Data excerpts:
..............................
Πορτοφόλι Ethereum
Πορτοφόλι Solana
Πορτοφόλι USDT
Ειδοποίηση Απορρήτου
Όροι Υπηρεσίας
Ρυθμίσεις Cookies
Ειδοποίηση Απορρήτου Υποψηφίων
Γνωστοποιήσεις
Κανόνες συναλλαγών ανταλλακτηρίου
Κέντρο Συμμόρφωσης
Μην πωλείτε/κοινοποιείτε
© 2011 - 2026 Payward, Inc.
..............................
Would you filter the entries above and keep each line that has the word "Πορτοφόλι"?

§ **WRITTEN REPLY**
Πορτοφόλι Ethereum
Πορτοφόλι Solana
Πορτοφόλι USDT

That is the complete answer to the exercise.